BACKGROUND: Ebola virus causes severe, often fatal hemorrhagic fever in humans. The mechanism of escape from cellular anti-viral mechanisms is not yet fully understood. The promyelocytic leukaemia (PML) associated nuclear body is part of the interferon inducible cellular defense system. Several RNA viruses have been found to interfere with the anti-viral function of the PML body. The possible interaction between Ebola virus and the PML bodies has not yet been explored. RESULTS: We found that two cell lines, Vero E6 and MCF7, support virus production at high and low levels respectively. The expression of viral proteins was visualized and quantified using high resolution immunofluorescence microscopy. Ebola encoded NP and VP35 accumulated in cytoplasmic inclusion bodies whereas VP40 was mainly membrane associated but it was also present diffusely in the cytoplasm as well as in the euchromatic areas of the nucleus. The anti-VP40 antibody also allowed the detection of extracellular virions. Interferon-alpha treatment decreased the production of all three viral proteins and delayed the development of cytopathic effects in both cell lines.
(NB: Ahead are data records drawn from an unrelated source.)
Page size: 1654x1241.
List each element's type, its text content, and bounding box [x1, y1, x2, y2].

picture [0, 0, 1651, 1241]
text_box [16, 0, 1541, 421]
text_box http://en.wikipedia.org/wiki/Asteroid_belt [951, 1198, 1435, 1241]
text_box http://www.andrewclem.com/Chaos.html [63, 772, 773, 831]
Virus infection and interferon-alpha treatment induced high levels of PML protein expression in MCF7 but much less in Vero E6 cells. No disruption of PML bodies, a common phenomenon induced by a variety of different viruses, was observed. CONCLUSION: We have established a simple fixation and immunofluorescence staining procedure that allows specific co-detection and precise sub-cellular localization of the PML nuclear bodies and the Ebola virus encoded proteins NP, VP35 and VP40 in formaldehyde treated cells. Interferon-alpha treatment delays virus production in vitro. Intact PML bodies may play an anti-viral role in Ebola infected cells.